Wave Life Sciences Ltd. (NASDAQ: WVE) has announced the publication of two articles in the Nucleic Acids Research journal that support PN backbone chemistry modifications incorporation in stereopure oligonucleotides as a considerable advancement for the therapeutics oligonucleotide sector.
Wave conducting three trials ion PN chemistry
PN chemistry greatly increased potency, distribution, and persistence of action in the numerous in vivo and in vitro (animal) investigations described in the articles. In addition, the studies look at how stereopure silencing oligonucleotides for CNS illnesses and stereopure splicing oligonucleotides for neurological illnesses can be made using PN chemistry. Wave is now conducting three clinical trials for Duchenne muscular dystrophy (DMD), amyotrophic lateral sclerosis (ALS)/frontotemporal dementia (FTD), and Huntington’s disease using PN chemistry-based molecules (HD).
The publication focusing on PN chemistry for CNS silencing received a Breakthrough Article designation from the journal. The designation is given to high-impact works that address long-standing concerns in the area of nucleic acids study and/or open up new areas and mechanistic theories for inquiry.
Chief Technology Officer Chandra Varghese said, “These papers on PN chemistry – specifically phosphoryl guanidine linkages – demonstrate that we have identified an important new opportunity for optimizing therapeutic stereopure oligonucleotides. Wave was founded on the insight that chirality matters in oligonucleotides, just as it matters in small molecules.
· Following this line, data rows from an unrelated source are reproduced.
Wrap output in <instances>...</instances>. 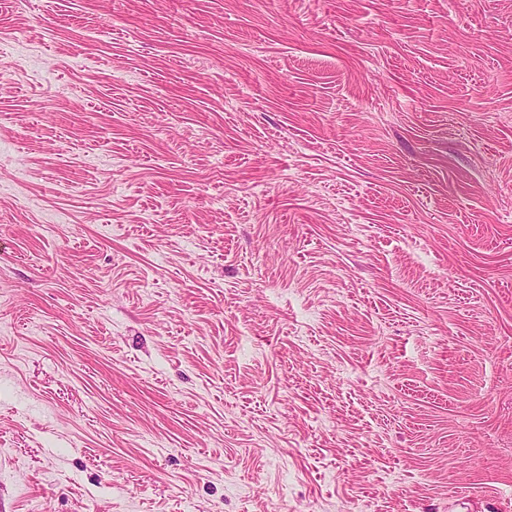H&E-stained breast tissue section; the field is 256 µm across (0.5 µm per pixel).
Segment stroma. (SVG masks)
I'll return each mask as SVG.
<instances>
[{
	"mask_svg": "<svg viewBox=\"0 0 512 512\" xmlns=\"http://www.w3.org/2000/svg\"><path fill=\"white\" fill-rule=\"evenodd\" d=\"M0 512H512V0H0Z\"/></svg>",
	"mask_w": 512,
	"mask_h": 512,
	"instance_id": "35a3bbf8",
	"label": "stroma"
}]
</instances>
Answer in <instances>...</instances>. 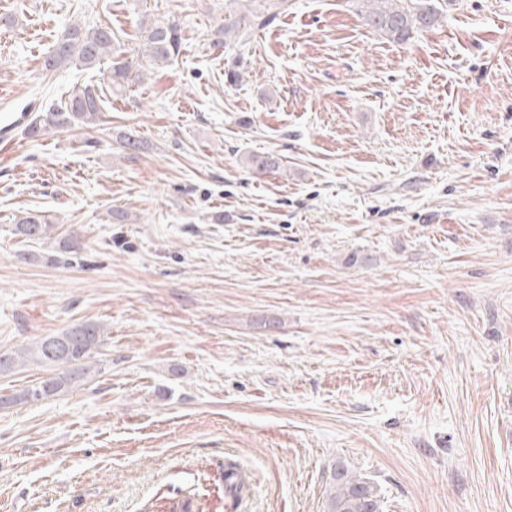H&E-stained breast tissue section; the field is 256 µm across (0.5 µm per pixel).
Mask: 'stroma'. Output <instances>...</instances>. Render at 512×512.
Wrapping results in <instances>:
<instances>
[{"label":"stroma","instance_id":"obj_1","mask_svg":"<svg viewBox=\"0 0 512 512\" xmlns=\"http://www.w3.org/2000/svg\"><path fill=\"white\" fill-rule=\"evenodd\" d=\"M432 2L403 44L288 0L216 47L244 0H0V353L106 336L85 384L0 409V512H327L338 468L380 512H512V0ZM103 19L130 58L175 21L181 52L28 138L100 77L45 56ZM26 211L78 260L13 235ZM104 95L103 88L94 85L72 90L64 99L61 98L57 103L53 102L44 111L30 118L25 127L26 136L36 138L47 129L73 125L98 126L105 122Z\"/></svg>","mask_w":512,"mask_h":512}]
</instances>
Wave applying PN chemistry across its pipeline
Rather than ignoring stereochemistry’s structural feature, the company created the ability to manipulate it and construct single isomers, allowing it to better evaluate structure-activity connections and identify innovative chemistry changes. As a result, the company discovered the promise of PN biochemistry and applied it across its modalities and pipeline because of the underlying science.
Chief medical officer and Therapeutics Discovery and Development Michael Panzara commented, “The foundational work outlined in these publications resulted in our next generation of clinical candidates currently being dosed in three clinical trials and has been critical as we continue to build a robust research pipeline. The findings fuel our optimism for the clinical data we expect this year from the ongoing studies of WVE-N531 in DMD, WVE-004 in C9orf72-associated ALS and FTD, and WVE-003 in HD.”